[Qué se pide]
Continúa el texto sobre el vestuario de la presidenta Claudia Sheinbaum a partir de su última oración.

[Fragmento de origen]
+ + + + + + +
CDMX.- En la sede de la Presidencia de México, el estilismo no está marcado por el glamour de la alta costura francesa o los diseños exclusivos italianos, sino por el trabajo de un pequeño grupo de mujeres.
Entre ellas varias diseñadoras indígenas, que diseñan, bordan, cosen o reciclan el vestuario de la mandataria Claudia Sheinbaum de forma mucho más original y a menor costo.
La Presidenta, quien fue reconocida por la revista Forbes como una de las cinco mujeres más poderosas a nivel global, y por The New York Times como una de las 67 personas con mejor estilo de 2025, señaló que el mérito es de las mujeres que hacen su ropa.

Una de ellas es Olivia Trujillo, quien siempre tiene las medidas de Sheinbaum a la mano, aunque, reconoce sonriente, “ya me la conozco de memoria”.
Su primer encargo llegó en 2022. Ahora los materiales le llegan a su taller de San Pedro Mártir, en la Ciudad de México: rollos de tela, bordados elaborados en distintos puntos del País y esbozos de los diseños.
Muchas veces su trabajo es darle nueva vida a huipiles usados por Sheinbaum o que le son regalados y que ella transforma. “Ahora distintas personas de todos los niveles sociales quieren un vestido o una blusa como los de la Presidenta. Es un orgullo enorme”, refiere Olivia.
Mujeres indígenas reconocidas en la moda

El día de su toma de posesión, Sheinbaum eligió un vestido marfil con elegantes bordados de colores que resume su concepto de vestuario: el trabajo conjunto de distintas artesanas para crear algo diferente.
Claudia Vásquez, indígena zapoteca del Istmo de Tehuantepec, fue la encargada de realizar los bordados en el diseño creado por Trujillo. El único requisito: “Que yo hiciera la parte que más me encantara”, dice.
Hice los dibujos a mano, empecé a plasmarlos sobre la tela y empezamos a bordar”. El resultado fue espectacular.
+ + + + + + +
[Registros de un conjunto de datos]
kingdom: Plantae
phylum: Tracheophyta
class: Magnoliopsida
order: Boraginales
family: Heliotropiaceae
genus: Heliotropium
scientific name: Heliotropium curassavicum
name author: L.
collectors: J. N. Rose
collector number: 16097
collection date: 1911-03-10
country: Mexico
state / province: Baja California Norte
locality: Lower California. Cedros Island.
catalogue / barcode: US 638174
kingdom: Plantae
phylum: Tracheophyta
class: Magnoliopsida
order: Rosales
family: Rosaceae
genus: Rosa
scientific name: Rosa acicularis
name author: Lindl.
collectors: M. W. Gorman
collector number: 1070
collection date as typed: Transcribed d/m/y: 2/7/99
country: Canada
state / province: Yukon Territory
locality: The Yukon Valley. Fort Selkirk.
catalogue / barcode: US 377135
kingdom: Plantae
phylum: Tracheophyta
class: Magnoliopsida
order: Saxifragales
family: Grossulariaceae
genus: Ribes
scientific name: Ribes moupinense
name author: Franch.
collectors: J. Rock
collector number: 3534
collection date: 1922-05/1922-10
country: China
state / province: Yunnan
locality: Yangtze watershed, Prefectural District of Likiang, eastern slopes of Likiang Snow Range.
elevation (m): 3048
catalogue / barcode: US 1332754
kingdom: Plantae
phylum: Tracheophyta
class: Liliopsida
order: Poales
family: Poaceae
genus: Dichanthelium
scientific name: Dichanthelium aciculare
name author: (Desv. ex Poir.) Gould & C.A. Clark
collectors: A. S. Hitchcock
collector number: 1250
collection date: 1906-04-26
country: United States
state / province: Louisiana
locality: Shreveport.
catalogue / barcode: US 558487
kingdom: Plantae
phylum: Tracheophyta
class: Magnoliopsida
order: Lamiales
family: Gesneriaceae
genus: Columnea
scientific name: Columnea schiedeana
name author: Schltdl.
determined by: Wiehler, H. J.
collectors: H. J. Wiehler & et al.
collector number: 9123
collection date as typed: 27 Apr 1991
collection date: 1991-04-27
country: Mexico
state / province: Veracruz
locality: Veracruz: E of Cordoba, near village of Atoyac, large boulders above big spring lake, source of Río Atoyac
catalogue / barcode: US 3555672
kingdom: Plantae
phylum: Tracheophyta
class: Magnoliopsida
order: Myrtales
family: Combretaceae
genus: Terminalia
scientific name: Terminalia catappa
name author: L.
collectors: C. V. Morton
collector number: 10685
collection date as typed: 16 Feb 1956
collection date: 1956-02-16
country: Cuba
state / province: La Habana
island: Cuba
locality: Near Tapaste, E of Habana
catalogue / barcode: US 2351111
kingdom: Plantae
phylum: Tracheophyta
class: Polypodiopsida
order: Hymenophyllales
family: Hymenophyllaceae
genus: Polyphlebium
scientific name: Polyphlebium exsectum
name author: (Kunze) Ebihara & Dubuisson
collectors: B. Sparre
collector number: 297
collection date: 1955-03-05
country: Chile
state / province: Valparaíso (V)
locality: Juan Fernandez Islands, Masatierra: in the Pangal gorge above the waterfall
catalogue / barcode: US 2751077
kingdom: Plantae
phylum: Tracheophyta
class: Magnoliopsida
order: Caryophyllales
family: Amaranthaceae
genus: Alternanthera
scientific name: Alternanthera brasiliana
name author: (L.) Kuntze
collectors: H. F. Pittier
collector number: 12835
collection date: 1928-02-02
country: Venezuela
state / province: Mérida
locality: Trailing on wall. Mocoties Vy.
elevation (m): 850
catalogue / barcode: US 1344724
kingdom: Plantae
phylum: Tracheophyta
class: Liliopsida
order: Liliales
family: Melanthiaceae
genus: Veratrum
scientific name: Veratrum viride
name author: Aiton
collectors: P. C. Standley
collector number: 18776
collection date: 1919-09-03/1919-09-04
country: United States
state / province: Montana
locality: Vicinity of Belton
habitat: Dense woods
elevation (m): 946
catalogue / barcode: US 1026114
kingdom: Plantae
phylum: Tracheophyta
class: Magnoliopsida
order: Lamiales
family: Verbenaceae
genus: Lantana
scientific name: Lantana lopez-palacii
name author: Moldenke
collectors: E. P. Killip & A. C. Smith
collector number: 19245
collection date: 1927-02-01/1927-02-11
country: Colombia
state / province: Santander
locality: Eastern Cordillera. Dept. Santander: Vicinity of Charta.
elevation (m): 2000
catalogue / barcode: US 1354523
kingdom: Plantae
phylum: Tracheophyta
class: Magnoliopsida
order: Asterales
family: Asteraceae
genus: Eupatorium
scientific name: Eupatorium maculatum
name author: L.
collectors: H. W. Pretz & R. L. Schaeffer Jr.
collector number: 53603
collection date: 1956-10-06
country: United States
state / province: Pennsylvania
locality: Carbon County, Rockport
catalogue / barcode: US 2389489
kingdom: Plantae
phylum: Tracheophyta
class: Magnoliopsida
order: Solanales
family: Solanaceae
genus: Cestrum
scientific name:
+ + + + + + +
[Espacio de respuesta]
Cuando el reconocimiento llegó, ella pensó que por fin, las mujeres indígenas zapotecas se verían como lo que eran: creadoras de arte. Vázquez recuerda como de niña cambiaba su huipil cuando iban a la ciudad para evitar burlas. “Hoy todo cambió”, explica orgullosa.

Virginia Verónica Arce comienza cada día en su casa de San Isidro Buen Suceso, en las montañas de Tlaxcala, frente a su antigua máquina de coser Singer, guiando hilos de colores vivos para crear intrincados diseños transmitidos de generación en generación como parte de la cultura del pueblo nahua.
Aunque Arce ya había elaborado huipiles para Sheinbaum, su encargo más relevante llegó el verano pasado. Cuando la Jefa del Ejecutivo salió al balcón del Palacio Nacional para dar su primer “Grito” del Día de la Independencia, millones de mexicanos vieron el bordado de Arce en la parte superior del vestido largo y morado.
“Fue una emoción muy grande al verla con el bordado de Tlaxcala y de mi comunidad”, comenta Arce al recordar cómo toda su familia se reunió ese día frente al televisor para ver el fruto de su trabajo. Fue entonces cuando cambió su forma de ver la moda.
“Lo que hago pues también es alta costura”, reflexiona la diseñadora indígena.